The plot brings Reacher to Boston to locate a senator’s aide who helped New Age get some much-needed legislation passed. A quick set-up at the titular symphony courtesy of an elegantly-dressed Dixon, some hastily-acquired cocaine (which happens in a funny scene where Reacher revisits the drug dealer from whom he got his gun in the season premiere), and a surprise appearance from last season’s sidekick, Finlay, gets them the information they need. New Age has developed highly advanced weapons technology that would make launched missiles impossible to avoid, and the aide slipped a rider into a massive senate bill that gave New Age a lucrative contract to sell the missile system to the government. Interesting, but what does it have to do with whatever Langston is up to? Does he want to use the missile tech for his own purposes? I wonder if that weapons shipment the traveler hijacked is a bunch of missiles Langston wants to infuse with the guidance tech. Considering the traveler’s usual clientele, is Langston going to sell these missiles to terrorists or hostile foreign countries?
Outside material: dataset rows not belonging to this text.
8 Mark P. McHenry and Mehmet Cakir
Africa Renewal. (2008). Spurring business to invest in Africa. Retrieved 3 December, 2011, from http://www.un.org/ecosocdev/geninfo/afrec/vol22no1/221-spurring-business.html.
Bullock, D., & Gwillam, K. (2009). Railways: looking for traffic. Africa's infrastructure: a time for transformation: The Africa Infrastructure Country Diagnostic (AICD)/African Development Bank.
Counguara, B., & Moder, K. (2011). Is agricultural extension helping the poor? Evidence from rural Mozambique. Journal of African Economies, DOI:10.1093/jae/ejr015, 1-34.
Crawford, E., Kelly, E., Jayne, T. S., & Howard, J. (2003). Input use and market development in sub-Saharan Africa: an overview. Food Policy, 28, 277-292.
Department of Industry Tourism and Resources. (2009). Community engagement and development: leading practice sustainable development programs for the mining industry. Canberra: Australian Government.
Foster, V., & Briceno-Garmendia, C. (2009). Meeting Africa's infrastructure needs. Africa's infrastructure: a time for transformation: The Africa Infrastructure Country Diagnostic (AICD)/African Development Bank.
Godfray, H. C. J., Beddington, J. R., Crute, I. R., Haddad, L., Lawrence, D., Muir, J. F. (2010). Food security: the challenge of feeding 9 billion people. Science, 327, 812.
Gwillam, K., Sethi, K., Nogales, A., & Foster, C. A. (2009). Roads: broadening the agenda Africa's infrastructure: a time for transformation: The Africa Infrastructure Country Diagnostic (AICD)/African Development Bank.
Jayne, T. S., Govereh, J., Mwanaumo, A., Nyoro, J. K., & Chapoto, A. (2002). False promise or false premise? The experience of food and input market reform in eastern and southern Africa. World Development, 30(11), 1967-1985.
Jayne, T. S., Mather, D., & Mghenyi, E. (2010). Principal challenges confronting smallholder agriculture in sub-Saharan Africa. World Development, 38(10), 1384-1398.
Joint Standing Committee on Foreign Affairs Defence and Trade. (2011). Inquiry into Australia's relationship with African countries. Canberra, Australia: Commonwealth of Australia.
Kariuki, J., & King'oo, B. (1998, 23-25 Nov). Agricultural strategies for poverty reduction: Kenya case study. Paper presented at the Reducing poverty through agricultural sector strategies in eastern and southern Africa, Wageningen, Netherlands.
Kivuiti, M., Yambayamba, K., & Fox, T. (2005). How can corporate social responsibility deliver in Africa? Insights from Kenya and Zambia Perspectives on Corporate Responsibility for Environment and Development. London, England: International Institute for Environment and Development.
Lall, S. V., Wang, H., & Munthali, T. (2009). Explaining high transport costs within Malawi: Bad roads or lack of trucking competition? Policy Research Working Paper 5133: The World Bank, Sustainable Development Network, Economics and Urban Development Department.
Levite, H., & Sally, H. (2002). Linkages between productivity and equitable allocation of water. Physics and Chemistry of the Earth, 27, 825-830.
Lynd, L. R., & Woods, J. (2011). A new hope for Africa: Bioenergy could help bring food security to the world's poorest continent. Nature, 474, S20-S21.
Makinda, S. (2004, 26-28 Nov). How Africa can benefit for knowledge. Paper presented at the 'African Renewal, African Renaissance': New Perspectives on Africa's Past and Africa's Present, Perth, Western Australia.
I’m sure they could make a nice under-the-table profit from that, effectively supplying both sides of the War on Terror.
There are some cool scenes to balance the plot and character development in “A Night at the Symphony” as well. The traveler pays off that glimpse of the plastic surgeon ad from the third episode, but instead of having his face altered, he kills the surgeon (and his secretary) and steals his identity. This is one ruthless villain, and after seeing him murder these two innocent people, it will be a pleasure when Reacher catches up with him. I liked seeing Finlay again; it made sense that Reacher would call on him for help, and it looks like this is the only appearance he’ll make this season. If they had to bring someone back, this was the way to do it. And the fight with the biker gang at the end acts as a nice way to let off some steam after a mostly procedural episode. Reacher promising to kill the ringleader and then making good in brutal fashion perfectly demonstrates the show’s appeal. I like this season a lot so far.
“A Night at the Symphony” moves the season’s plot along while developing Reacher’s character and delivering some fun scenes.